# start of Source records

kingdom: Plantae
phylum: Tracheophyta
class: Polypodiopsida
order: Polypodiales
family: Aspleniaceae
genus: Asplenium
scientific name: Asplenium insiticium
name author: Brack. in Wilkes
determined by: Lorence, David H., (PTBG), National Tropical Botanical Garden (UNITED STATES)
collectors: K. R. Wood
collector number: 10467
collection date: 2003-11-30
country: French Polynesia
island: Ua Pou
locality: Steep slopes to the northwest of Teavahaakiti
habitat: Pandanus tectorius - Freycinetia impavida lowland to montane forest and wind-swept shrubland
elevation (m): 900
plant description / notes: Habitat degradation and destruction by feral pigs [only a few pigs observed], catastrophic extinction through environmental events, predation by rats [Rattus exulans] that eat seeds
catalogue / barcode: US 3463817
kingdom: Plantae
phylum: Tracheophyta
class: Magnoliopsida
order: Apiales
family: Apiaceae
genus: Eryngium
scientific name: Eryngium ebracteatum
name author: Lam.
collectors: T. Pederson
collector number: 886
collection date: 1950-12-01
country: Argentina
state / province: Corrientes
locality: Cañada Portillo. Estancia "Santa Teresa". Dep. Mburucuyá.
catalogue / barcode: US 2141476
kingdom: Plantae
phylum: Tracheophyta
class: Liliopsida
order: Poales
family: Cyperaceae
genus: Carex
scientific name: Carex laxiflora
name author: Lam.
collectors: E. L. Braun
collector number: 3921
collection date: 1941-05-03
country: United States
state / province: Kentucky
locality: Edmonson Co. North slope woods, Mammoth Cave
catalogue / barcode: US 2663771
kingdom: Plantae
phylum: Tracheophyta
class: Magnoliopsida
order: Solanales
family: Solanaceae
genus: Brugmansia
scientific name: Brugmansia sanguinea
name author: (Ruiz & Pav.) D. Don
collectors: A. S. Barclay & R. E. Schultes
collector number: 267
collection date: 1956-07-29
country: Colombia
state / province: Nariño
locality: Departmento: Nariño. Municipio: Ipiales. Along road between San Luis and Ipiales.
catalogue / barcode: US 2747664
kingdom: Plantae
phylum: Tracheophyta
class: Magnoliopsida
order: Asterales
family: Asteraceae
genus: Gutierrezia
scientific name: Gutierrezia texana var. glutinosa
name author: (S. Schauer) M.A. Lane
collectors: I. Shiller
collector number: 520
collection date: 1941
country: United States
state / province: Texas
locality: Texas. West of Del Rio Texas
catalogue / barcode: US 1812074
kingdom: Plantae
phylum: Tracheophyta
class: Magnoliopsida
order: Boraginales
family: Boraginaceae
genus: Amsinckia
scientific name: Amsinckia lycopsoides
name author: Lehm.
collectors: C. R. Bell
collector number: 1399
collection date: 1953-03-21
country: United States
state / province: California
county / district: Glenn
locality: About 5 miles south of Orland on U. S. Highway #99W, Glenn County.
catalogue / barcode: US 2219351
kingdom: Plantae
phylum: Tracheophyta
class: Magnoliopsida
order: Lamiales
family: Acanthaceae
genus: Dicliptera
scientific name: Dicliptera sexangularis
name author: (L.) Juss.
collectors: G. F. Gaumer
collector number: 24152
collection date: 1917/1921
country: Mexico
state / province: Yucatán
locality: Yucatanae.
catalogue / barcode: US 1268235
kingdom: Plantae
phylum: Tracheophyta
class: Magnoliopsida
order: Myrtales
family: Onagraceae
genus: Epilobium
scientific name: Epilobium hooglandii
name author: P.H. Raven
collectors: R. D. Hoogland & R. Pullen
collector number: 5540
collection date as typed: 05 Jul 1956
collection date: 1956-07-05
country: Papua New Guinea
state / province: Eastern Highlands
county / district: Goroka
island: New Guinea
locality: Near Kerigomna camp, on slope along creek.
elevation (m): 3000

# end of Source records

Problem details: Pick out every line in the listing above that contains the word "family", and copy each one. Case counts.

Task response:
family: Aspleniaceae
family: Apiaceae
family: Cyperaceae
family: Solanaceae
family: Asteraceae
family: Boraginaceae
family: Acanthaceae
family: Onagraceae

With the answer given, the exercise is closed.